→ **DATASET EXCERPTS**:
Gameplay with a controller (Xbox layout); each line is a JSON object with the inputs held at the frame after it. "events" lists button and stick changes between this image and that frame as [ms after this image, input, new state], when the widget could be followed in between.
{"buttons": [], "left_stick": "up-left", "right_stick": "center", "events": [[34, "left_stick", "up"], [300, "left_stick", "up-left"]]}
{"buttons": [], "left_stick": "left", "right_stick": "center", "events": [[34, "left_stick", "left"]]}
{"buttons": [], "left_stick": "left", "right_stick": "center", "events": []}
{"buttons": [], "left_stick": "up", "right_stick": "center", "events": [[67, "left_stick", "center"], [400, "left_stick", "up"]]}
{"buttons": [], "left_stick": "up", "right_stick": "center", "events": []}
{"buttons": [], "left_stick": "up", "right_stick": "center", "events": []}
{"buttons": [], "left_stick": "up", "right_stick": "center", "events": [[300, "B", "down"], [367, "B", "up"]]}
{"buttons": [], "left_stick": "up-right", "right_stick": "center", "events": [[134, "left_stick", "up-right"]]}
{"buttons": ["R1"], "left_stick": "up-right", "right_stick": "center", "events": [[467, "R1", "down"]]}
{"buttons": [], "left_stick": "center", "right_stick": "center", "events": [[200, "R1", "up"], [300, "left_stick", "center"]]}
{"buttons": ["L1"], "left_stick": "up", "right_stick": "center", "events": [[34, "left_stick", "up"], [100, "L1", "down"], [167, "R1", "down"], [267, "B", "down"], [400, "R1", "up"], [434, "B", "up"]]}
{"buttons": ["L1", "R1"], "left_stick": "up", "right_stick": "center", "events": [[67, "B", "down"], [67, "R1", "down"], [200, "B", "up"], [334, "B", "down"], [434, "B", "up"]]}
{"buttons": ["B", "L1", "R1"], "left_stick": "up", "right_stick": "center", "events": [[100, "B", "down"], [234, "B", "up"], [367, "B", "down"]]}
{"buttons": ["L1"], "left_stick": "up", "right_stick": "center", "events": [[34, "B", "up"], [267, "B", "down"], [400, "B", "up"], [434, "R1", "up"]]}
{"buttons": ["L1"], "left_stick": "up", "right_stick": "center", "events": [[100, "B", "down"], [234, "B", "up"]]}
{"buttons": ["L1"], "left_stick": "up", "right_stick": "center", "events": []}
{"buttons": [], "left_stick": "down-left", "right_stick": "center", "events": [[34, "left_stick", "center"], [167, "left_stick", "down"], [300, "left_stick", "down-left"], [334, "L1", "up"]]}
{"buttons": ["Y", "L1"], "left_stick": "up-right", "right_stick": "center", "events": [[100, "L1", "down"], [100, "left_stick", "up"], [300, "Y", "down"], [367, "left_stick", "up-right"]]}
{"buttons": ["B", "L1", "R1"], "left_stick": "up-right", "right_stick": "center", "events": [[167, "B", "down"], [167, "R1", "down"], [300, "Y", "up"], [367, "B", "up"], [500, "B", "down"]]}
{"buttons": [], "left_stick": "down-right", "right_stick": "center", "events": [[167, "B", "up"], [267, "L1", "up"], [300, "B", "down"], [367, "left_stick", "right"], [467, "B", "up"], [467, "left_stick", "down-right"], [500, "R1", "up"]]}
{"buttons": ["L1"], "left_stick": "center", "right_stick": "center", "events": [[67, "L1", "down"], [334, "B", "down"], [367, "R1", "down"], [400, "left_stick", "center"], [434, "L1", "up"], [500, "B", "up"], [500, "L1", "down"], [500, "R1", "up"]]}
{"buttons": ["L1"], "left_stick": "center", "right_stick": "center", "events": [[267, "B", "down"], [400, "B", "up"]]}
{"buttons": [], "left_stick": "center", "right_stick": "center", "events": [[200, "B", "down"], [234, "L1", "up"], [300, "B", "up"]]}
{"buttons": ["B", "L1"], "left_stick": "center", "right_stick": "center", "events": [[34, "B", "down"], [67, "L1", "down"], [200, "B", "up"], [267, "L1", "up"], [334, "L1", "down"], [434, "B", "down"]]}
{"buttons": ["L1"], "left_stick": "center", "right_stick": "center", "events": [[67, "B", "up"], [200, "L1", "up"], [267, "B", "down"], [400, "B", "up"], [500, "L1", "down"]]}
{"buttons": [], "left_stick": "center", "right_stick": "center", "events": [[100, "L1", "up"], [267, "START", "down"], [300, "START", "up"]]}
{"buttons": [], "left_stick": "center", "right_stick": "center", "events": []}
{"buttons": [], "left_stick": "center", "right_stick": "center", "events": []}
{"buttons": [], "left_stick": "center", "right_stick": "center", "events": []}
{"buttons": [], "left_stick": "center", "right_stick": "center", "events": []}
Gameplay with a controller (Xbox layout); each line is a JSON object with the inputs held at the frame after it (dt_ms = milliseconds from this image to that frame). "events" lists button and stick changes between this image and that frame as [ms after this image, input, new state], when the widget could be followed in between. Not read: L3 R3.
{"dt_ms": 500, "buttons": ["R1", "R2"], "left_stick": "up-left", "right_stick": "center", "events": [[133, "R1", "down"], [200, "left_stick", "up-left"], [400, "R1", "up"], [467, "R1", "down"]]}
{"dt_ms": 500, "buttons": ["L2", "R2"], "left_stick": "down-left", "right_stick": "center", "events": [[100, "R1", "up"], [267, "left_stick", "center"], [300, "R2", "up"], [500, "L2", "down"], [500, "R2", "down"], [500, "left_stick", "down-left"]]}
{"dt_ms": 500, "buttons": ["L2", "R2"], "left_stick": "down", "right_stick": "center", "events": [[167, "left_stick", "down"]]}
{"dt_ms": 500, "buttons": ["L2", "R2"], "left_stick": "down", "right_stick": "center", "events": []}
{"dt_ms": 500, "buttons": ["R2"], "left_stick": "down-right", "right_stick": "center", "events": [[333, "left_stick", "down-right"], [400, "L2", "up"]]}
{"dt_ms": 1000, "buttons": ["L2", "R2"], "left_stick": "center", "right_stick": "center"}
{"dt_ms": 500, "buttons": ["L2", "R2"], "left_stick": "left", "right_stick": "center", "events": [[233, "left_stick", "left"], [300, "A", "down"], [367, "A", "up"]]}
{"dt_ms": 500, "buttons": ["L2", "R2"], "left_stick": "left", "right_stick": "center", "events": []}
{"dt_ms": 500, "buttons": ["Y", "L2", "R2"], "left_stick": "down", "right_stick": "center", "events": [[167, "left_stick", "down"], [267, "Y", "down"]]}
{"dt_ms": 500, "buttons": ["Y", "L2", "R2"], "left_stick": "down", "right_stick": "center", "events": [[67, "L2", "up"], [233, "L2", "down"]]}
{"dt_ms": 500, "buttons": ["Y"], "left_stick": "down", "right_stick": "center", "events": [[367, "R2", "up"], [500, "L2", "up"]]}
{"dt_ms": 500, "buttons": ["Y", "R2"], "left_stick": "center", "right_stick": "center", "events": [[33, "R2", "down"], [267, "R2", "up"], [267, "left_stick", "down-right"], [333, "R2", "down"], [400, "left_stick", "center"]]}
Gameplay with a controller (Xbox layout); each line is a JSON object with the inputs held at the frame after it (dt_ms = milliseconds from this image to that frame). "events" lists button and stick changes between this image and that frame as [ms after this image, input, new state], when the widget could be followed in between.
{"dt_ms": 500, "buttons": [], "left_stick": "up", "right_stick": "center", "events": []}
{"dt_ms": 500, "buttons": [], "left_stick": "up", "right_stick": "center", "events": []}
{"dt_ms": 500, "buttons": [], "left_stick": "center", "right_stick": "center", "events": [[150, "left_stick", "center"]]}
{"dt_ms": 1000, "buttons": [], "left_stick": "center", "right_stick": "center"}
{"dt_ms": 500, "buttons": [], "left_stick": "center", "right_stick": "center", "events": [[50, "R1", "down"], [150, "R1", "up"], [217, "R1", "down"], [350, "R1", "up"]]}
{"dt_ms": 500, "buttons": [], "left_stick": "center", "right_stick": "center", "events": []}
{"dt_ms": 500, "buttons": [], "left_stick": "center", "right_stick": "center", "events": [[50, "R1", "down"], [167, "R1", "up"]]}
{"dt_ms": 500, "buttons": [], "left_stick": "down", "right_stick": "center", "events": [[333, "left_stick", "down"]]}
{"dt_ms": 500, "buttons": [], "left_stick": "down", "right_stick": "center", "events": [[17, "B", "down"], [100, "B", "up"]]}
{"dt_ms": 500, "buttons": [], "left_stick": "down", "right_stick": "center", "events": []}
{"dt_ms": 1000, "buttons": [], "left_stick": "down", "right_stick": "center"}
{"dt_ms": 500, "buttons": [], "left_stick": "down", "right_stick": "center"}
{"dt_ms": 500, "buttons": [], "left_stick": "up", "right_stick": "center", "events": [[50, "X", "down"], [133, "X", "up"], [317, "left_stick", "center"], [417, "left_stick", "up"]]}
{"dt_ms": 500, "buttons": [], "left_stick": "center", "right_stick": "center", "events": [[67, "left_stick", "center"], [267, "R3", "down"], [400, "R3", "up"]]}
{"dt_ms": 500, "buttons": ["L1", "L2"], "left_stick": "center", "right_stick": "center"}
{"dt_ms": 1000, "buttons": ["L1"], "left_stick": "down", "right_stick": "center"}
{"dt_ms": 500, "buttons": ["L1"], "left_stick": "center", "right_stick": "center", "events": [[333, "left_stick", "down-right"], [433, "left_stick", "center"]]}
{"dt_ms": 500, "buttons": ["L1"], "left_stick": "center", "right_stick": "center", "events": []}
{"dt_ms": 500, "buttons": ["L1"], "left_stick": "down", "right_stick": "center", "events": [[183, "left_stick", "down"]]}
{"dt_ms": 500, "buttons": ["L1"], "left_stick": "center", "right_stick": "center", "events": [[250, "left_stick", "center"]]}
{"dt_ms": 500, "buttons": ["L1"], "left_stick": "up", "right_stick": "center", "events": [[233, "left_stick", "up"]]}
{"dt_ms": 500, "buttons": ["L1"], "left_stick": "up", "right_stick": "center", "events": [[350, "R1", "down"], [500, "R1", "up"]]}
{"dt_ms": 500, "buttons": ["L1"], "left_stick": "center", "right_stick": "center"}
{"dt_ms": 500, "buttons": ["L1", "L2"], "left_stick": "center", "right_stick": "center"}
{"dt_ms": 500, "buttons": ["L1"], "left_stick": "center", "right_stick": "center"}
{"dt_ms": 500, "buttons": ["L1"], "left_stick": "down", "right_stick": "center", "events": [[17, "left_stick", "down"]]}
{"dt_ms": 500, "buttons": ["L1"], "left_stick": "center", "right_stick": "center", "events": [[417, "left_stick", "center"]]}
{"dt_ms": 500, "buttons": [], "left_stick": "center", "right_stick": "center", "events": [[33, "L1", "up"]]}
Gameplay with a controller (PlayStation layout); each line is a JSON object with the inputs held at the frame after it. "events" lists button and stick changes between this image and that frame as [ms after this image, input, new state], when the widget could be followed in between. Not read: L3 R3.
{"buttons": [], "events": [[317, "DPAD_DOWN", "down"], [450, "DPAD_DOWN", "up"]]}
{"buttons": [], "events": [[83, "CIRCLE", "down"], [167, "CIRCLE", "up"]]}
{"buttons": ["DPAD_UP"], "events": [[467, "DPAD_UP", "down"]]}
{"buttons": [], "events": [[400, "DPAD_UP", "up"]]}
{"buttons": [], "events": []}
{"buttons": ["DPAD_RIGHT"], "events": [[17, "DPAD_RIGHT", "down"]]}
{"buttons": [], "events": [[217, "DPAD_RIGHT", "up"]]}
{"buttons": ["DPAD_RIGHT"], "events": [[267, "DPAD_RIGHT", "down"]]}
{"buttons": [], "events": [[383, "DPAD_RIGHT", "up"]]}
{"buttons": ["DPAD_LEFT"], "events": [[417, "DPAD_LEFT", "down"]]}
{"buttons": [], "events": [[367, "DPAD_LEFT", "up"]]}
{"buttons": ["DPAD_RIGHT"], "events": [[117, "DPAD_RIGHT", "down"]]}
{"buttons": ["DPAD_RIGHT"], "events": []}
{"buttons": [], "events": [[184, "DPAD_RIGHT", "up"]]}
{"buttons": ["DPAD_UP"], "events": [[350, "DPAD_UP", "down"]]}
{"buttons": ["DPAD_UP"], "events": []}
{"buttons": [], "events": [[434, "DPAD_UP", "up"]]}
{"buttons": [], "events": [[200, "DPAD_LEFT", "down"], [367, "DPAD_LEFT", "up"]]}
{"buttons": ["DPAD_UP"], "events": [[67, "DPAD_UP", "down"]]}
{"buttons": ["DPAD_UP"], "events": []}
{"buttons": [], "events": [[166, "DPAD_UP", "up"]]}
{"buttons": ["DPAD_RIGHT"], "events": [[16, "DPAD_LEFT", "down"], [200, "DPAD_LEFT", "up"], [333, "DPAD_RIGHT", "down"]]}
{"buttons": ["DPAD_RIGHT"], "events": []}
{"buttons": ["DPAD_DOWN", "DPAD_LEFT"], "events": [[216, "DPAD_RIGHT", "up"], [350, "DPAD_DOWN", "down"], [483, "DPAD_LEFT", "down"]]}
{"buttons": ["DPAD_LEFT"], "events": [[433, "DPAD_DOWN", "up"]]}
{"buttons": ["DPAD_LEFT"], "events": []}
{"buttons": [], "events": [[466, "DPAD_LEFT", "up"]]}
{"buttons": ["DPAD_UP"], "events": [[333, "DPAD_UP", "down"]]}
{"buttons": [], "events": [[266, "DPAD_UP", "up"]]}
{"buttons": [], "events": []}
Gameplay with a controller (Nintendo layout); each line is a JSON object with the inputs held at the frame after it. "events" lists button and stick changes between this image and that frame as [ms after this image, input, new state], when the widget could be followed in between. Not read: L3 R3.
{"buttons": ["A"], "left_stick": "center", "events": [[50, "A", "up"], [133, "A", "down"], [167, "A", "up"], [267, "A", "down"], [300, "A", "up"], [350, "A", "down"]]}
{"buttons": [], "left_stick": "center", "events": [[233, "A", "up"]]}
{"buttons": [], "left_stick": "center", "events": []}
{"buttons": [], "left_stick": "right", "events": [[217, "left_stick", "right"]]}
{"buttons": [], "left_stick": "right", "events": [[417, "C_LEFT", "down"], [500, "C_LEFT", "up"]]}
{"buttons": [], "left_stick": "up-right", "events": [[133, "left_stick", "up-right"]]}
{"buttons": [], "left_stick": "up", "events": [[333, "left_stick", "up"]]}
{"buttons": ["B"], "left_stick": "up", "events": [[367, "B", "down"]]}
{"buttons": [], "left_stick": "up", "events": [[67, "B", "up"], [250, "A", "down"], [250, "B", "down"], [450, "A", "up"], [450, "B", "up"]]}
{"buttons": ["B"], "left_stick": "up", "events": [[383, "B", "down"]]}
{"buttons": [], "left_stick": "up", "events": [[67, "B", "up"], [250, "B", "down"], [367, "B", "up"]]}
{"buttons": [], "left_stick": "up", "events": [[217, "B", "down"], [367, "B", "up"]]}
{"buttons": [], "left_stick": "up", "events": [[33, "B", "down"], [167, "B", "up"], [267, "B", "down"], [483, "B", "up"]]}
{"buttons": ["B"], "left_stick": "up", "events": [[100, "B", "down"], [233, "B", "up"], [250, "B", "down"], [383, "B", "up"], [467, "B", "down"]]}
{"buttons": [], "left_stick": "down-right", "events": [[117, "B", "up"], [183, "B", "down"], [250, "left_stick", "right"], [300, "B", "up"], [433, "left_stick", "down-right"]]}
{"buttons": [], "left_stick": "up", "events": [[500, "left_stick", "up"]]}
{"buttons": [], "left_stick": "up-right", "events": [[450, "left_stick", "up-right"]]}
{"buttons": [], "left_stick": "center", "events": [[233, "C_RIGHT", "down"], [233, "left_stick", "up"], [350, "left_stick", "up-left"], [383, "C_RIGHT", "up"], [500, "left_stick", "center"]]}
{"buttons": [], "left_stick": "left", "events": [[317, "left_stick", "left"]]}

→ **WORK INSTRUCTIONS**: In this listing, how many lines contain "Xbox"? Give the number without explanation.

→ **ANSWER TO THIS EXERCISE**: 3